====== GIVEN RECORDS ======
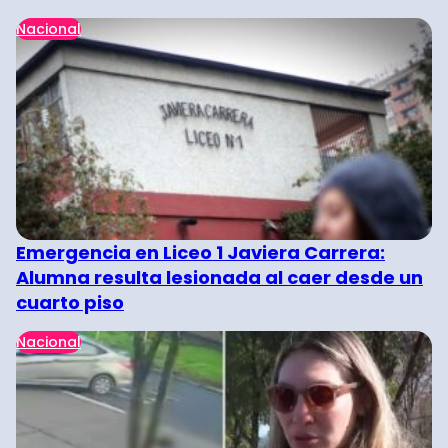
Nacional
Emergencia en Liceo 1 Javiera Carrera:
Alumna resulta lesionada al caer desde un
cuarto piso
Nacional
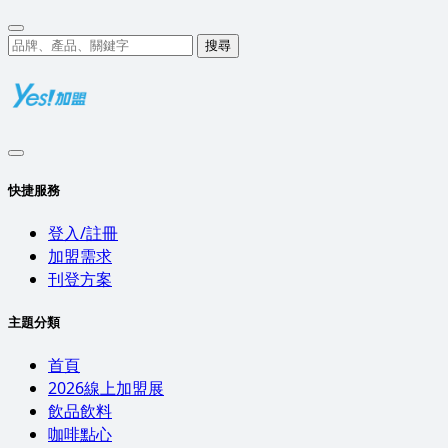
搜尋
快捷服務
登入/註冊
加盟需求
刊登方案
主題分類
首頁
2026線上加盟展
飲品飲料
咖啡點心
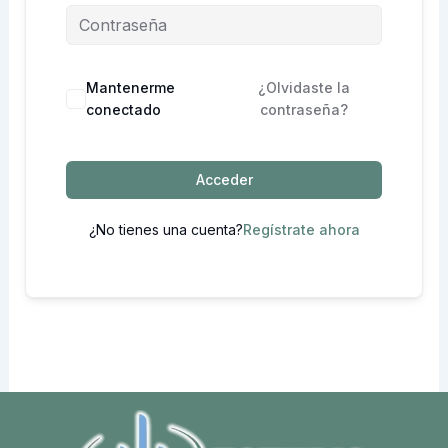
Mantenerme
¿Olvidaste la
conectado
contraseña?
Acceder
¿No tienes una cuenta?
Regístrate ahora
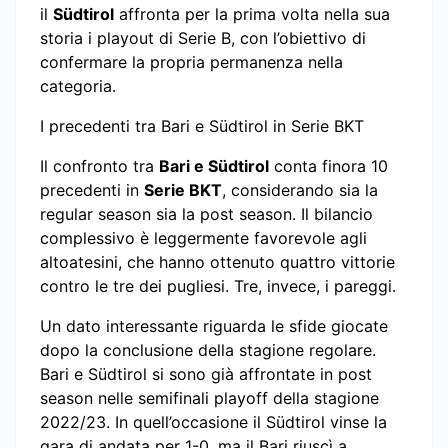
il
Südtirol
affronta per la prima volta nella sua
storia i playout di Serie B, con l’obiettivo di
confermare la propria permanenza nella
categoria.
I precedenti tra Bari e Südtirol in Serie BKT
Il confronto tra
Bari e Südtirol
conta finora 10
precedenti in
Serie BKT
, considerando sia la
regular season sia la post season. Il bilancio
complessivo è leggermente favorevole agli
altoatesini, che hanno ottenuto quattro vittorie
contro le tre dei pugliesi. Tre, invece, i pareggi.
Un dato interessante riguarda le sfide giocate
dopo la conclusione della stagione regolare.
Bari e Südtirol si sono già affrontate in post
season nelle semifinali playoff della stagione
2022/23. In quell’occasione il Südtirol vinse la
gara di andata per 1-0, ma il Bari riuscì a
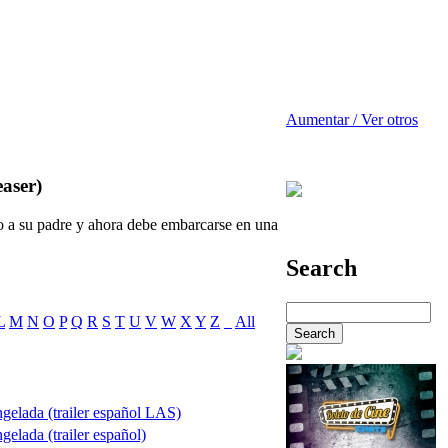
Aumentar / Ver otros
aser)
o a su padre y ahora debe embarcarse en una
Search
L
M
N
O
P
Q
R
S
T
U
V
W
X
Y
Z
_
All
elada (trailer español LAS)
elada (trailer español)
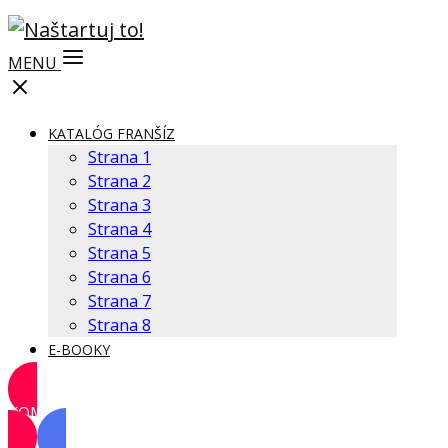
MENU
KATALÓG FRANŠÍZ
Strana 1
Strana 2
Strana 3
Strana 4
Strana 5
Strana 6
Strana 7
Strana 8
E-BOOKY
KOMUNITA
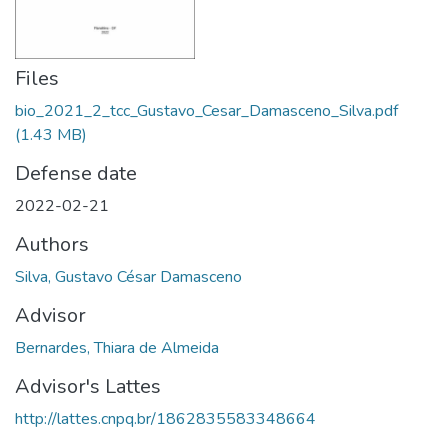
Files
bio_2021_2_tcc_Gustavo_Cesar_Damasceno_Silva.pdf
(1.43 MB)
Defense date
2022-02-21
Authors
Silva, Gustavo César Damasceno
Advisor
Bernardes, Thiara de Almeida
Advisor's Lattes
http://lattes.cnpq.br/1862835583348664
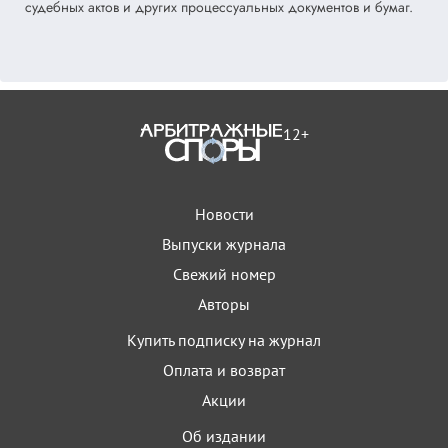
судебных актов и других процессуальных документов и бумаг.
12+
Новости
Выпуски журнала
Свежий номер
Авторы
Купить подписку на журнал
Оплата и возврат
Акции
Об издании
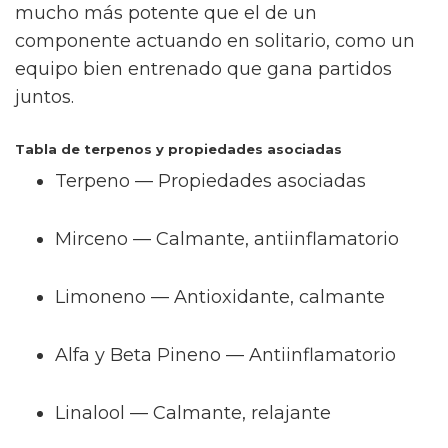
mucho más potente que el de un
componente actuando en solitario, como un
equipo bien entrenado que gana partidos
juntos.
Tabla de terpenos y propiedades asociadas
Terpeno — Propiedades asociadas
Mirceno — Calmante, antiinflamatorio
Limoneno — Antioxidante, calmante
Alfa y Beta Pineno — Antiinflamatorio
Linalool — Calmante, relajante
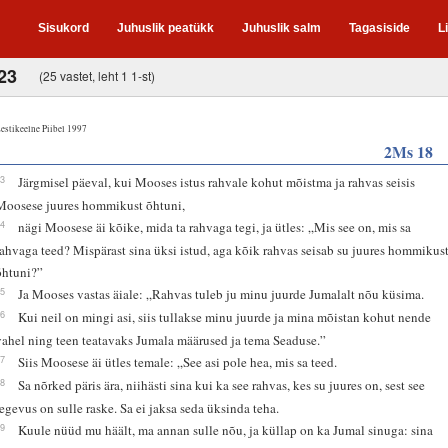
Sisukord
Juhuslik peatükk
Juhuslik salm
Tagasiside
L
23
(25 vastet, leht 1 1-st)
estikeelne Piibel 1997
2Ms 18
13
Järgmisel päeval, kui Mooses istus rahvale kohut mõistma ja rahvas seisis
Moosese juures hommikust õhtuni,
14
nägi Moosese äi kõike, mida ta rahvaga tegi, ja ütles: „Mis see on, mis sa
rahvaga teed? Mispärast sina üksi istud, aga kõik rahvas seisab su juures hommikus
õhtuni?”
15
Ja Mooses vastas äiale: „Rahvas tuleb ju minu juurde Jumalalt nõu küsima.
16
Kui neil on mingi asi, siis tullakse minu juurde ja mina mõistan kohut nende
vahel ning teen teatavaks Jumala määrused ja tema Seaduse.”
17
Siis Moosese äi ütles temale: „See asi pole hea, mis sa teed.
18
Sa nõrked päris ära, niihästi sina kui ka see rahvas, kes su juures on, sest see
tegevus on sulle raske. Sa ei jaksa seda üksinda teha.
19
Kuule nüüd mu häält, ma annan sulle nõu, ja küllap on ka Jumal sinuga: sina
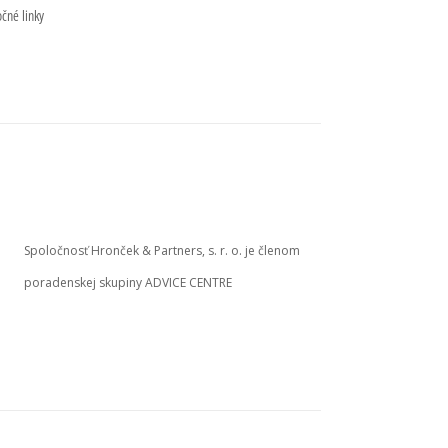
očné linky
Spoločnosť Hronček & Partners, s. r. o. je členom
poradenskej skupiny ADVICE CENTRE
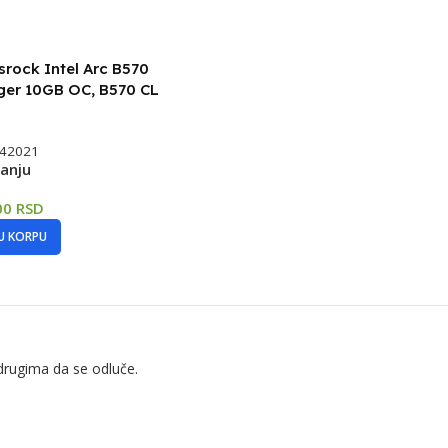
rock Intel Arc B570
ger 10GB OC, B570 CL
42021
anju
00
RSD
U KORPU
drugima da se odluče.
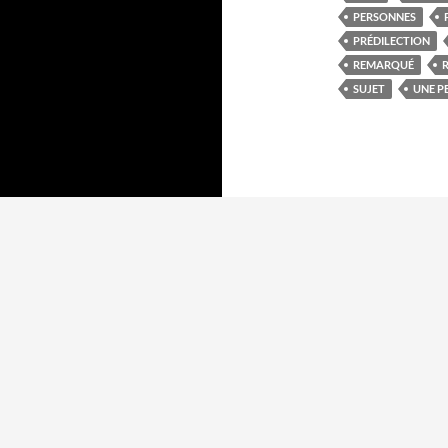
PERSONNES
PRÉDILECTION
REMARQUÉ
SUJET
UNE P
======
§ **WORK TASK**
The copy you return must match the records above exactly, minus any images.

§ **EXERCISE RESPONSE**
Nacional
Emergencia en Liceo 1 Javiera Carrera:
Alumna resulta lesionada al caer desde un
cuarto piso
Nacional
搜尋
快捷服務
登入/註冊
加盟需求
刊登方案
主題分類
首頁
2026線上加盟展
飲品飲料
咖啡點心
Mantenerme
¿Olvidaste la
conectado
contraseña?
Acceder
¿No tienes una cuenta?
Regístrate ahora
il
Südtirol
affronta per la prima volta nella sua
storia i playout di Serie B, con l’obiettivo di
confermare la propria permanenza nella
categoria.
I precedenti tra Bari e Südtirol in Serie BKT
Il confronto tra
Bari e Südtirol
conta finora 10
precedenti in
Serie BKT
, considerando sia la
regular season sia la post season. Il bilancio
complessivo è leggermente favorevole agli
altoatesini, che hanno ottenuto quattro vittorie
contro le tre dei pugliesi. Tre, invece, i pareggi.
Un dato interessante riguarda le sfide giocate
dopo la conclusione della stagione regolare.
Bari e Südtirol si sono già affrontate in post
season nelle semifinali playoff della stagione
2022/23. In quell’occasione il Südtirol vinse la
gara di andata per 1-0, ma il Bari riuscì a
Aumentar / Ver otros
aser)
o a su padre y ahora debe embarcarse en una
Search
L
M
N
O
P
Q
R
S
T
U
V
W
X
Y
Z
_
All
elada (trailer español LAS)
elada (trailer español)
MENU
KATALÓG FRANŠÍZ
Strana 1
Strana 2
Strana 3
Strana 4
Strana 5
Strana 6
Strana 7
Strana 8
E-BOOKY
KOMUNITA
Files
bio_2021_2_tcc_Gustavo_Cesar_Damasceno_Silva.pdf
(1.43 MB)
Defense date
2022-02-21
Authors
Silva, Gustavo César Damasceno
Advisor
Bernardes, Thiara de Almeida
Advisor's Lattes
http://lattes.cnpq.br/1862835583348664
судебных актов и других процессуальных документов и бумаг.
12+
Новости
Выпуски журнала
Свежий номер
Авторы
Купить подписку на журнал
Оплата и возврат
Акции
Об издании
mucho más potente que el de un
componente actuando en solitario, como un
equipo bien entrenado que gana partidos
juntos.
Tabla de terpenos y propiedades asociadas
Terpeno — Propiedades asociadas
Mirceno — Calmante, antiinflamatorio
Limoneno — Antioxidante, calmante
Alfa y Beta Pineno — Antiinflamatorio
Linalool — Calmante, relajante
Sisukord
Juhuslik peatükk
Juhuslik salm
Tagasiside
L
23
(25 vastet, leht 1 1-st)
estikeelne Piibel 1997
2Ms 18
13
Järgmisel päeval, kui Mooses istus rahvale kohut mõistma ja rahvas seisis
Moosese juures hommikust õhtuni,
14
nägi Moosese äi kõike, mida ta rahvaga tegi, ja ütles: „Mis see on, mis sa
rahvaga teed? Mispärast sina üksi istud, aga kõik rahvas seisab su juures hommikus
õhtuni?”
15
Ja Mooses vastas äiale: „Rahvas tuleb ju minu juurde Jumalalt nõu küsima.
16
Kui neil on mingi asi, siis tullakse minu juurde ja mina mõistan kohut nende
vahel ning teen teatavaks Jumala määrused ja tema Seaduse.”
17
Siis Moosese äi ütles temale: „See asi pole hea, mis sa teed.
18
Sa nõrked päris ära, niihästi sina kui ka see rahvas, kes su juures on, sest see
tegevus on sulle raske. Sa ei jaksa seda üksinda teha.
19
Kuule nüüd mu häält, ma annan sulle nõu, ja küllap on ka Jumal sinuga: sina
očné linky
Spoločnosť Hronček & Partners, s. r. o. je členom
poradenskej skupiny ADVICE CENTRE
rock Intel Arc B570
ger 10GB OC, B570 CL
42021
anju
00
RSD
U KORPU
drugima da se odluče.
PERSONNES
PRÉDILECTION
REMARQUÉ
SUJET
UNE P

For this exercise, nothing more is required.